Since TARP facilitated the consolidation of banks, the problem of “too big to fail” has become worse, and therefore the excessive risk-taking that it engenders has grown worse.  The banks carried on paying out dividends and bonuses and didn’t even pretend to resume lending.

The most recent recipient of the Nobel Prize in Economics, Paul Krugman, has become increasingly vocal in his criticism of the Obama administration’s approach to this problem:

A real fix for the troubles of the banking system might help make up for the inadequate size of the stimulus plan, so it was good to hear that Mr. Obama spends at least an hour each day with his economic advisors, “talking through how we are approaching the financial markets.”  But he went on to dismiss calls for decisive action as coming from “blogs” (actually, they’re coming from many other places, including at least one president of a Federal Reserve bank), and suggested that critics want to “nationalize all the banks” (something nobody is proposing).

As I read it, this dismissal — together with the continuing failure to announce any broad plans for bank restructuring — means that the White House has decided to muddle through on the financial front, relying on economic recovery to rescue the banks rather than the other way around.  And with the stimulus plan too small to deliver an economic recovery … well, you get the picture.
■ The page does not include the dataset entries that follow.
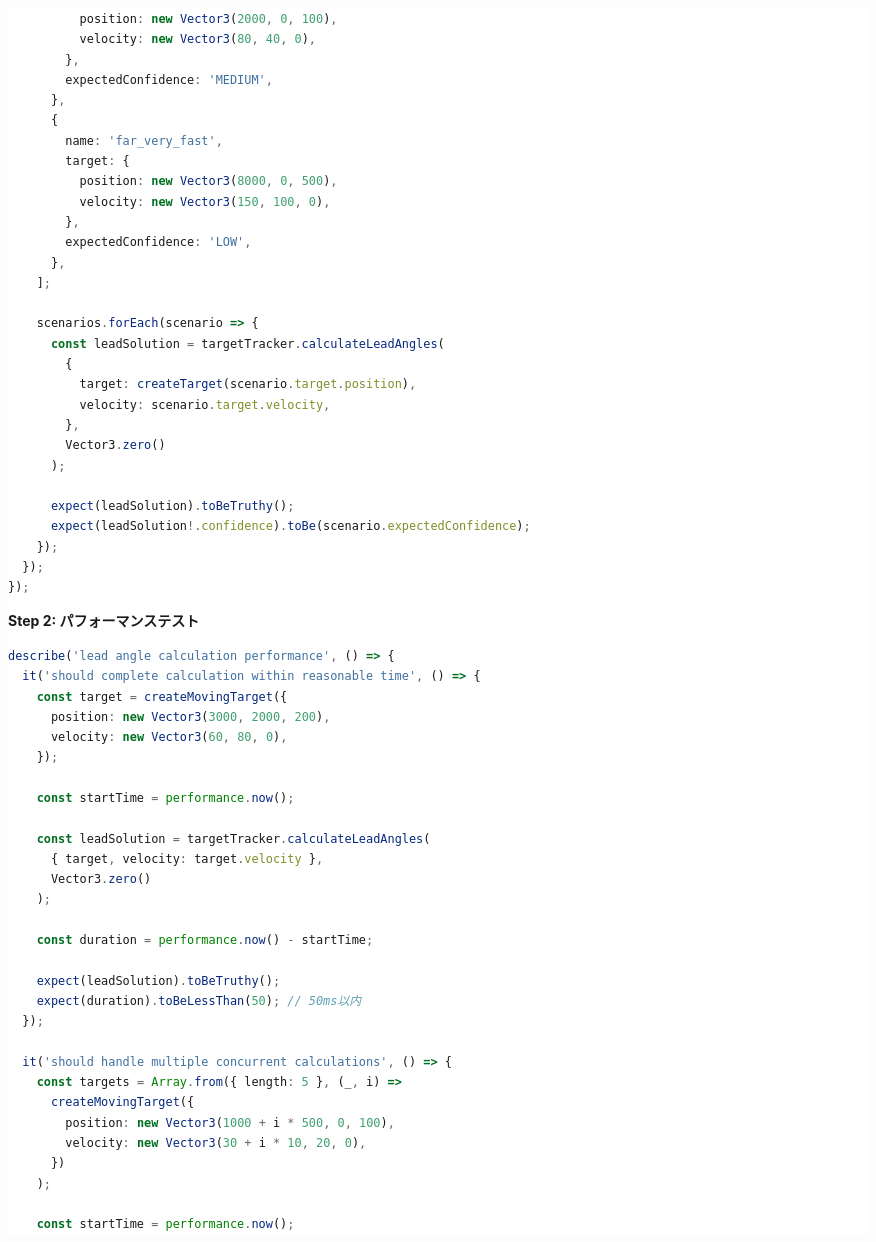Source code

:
 ```typescript
          position: new Vector3(2000, 0, 100),
          velocity: new Vector3(80, 40, 0),
        },
        expectedConfidence: 'MEDIUM',
      },
      {
        name: 'far_very_fast',
        target: {
          position: new Vector3(8000, 0, 500),
          velocity: new Vector3(150, 100, 0),
        },
        expectedConfidence: 'LOW',
      },
    ];

    scenarios.forEach(scenario => {
      const leadSolution = targetTracker.calculateLeadAngles(
        {
          target: createTarget(scenario.target.position),
          velocity: scenario.target.velocity,
        },
        Vector3.zero()
      );

      expect(leadSolution).toBeTruthy();
      expect(leadSolution!.confidence).toBe(scenario.expectedConfidence);
    });
  });
});
```

**Step 2: パフォーマンステスト**

```typescript
describe('lead angle calculation performance', () => {
  it('should complete calculation within reasonable time', () => {
    const target = createMovingTarget({
      position: new Vector3(3000, 2000, 200),
      velocity: new Vector3(60, 80, 0),
    });

    const startTime = performance.now();

    const leadSolution = targetTracker.calculateLeadAngles(
      { target, velocity: target.velocity },
      Vector3.zero()
    );

    const duration = performance.now() - startTime;

    expect(leadSolution).toBeTruthy();
    expect(duration).toBeLessThan(50); // 50ms以内
  });

  it('should handle multiple concurrent calculations', () => {
    const targets = Array.from({ length: 5 }, (_, i) =>
      createMovingTarget({
        position: new Vector3(1000 + i * 500, 0, 100),
        velocity: new Vector3(30 + i * 10, 20, 0),
      })
    );

    const startTime = performance.now();

```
Is the administration’s approach to the financial crisis being handicapped by an over-extension of resources because of the overwhelming demands of the “big bang” strategy?  Whether or not that is the case, the administration’s current solution to the bank problem is drawing criticism from both the left and the right.  If President Obama stays with the course charted by “Turbo” Tim Geithner, odds are that our new President will be restricted to a single term in The White House.